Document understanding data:
------------------------------------------------------------------------

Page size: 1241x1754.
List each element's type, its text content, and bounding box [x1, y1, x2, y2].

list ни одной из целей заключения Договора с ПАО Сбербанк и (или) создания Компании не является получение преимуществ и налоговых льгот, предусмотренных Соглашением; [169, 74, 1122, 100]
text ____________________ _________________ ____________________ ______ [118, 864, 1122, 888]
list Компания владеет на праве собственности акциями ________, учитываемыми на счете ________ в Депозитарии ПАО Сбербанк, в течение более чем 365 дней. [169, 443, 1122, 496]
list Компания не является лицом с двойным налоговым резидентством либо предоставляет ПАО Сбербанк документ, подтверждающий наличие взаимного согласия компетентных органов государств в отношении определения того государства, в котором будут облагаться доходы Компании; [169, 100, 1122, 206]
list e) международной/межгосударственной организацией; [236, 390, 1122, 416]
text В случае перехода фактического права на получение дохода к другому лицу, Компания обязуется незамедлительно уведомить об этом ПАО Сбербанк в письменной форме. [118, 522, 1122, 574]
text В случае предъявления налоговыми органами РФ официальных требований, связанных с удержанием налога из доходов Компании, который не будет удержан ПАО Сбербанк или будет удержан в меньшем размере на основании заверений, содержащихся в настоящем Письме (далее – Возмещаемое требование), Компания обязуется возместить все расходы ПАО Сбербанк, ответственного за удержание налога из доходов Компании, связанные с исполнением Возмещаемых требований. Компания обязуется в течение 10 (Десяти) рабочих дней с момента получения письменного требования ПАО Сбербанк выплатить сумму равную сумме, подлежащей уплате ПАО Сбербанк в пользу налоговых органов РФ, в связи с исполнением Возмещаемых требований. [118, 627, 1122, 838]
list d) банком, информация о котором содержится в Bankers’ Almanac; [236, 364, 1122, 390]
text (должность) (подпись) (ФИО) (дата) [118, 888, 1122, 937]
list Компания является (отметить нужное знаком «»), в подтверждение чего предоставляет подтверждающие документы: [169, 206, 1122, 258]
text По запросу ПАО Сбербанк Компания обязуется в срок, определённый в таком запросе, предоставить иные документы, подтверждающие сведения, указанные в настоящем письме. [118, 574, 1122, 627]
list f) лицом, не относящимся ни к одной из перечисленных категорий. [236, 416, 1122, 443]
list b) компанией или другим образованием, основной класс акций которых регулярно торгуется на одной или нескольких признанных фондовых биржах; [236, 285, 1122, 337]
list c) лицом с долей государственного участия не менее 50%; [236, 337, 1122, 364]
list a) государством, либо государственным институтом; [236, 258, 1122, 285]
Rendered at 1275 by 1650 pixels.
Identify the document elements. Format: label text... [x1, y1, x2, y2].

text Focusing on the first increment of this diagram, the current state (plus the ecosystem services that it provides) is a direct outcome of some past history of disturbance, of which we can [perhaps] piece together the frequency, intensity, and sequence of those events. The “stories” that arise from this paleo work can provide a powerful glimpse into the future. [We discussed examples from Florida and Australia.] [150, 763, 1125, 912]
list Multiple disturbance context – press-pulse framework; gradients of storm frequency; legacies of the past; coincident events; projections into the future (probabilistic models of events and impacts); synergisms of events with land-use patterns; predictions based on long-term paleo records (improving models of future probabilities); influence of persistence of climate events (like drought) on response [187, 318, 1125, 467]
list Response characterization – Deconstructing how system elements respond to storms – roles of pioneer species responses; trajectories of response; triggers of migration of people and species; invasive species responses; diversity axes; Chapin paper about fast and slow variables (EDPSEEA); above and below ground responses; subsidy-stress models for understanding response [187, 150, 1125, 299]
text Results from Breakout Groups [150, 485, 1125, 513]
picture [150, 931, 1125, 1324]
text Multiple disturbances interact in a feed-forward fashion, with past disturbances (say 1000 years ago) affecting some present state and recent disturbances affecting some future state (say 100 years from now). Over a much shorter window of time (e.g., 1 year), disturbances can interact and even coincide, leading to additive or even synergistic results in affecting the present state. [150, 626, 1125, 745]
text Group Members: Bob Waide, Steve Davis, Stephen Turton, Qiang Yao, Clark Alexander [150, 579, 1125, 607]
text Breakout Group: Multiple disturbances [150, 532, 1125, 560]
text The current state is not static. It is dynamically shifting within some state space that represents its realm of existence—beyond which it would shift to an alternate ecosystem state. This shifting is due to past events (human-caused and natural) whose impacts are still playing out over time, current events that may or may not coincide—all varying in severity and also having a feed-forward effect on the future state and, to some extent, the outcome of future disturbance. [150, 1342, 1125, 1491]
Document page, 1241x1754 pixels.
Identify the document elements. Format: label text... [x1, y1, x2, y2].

------------------------------------------------------------------------

# Exercise:
Select and copy each line from the data that includes the word "дней".

# Result:
list Компания владеет на праве собственности акциями ________, учитываемыми на счете ________ в Депозитарии ПАО Сбербанк, в течение более чем 365 дней. [169, 443, 1122, 496]
text В случае предъявления налоговыми органами РФ официальных требований, связанных с удержанием налога из доходов Компании, который не будет удержан ПАО Сбербанк или будет удержан в меньшем размере на основании заверений, содержащихся в настоящем Письме (далее – Возмещаемое требование), Компания обязуется возместить все расходы ПАО Сбербанк, ответственного за удержание налога из доходов Компании, связанные с исполнением Возмещаемых требований. Компания обязуется в течение 10 (Десяти) рабочих дней с момента получения письменного требования ПАО Сбербанк выплатить сумму равную сумме, подлежащей уплате ПАО Сбербанк в пользу налоговых органов РФ, в связи с исполнением Возмещаемых требований. [118, 627, 1122, 838]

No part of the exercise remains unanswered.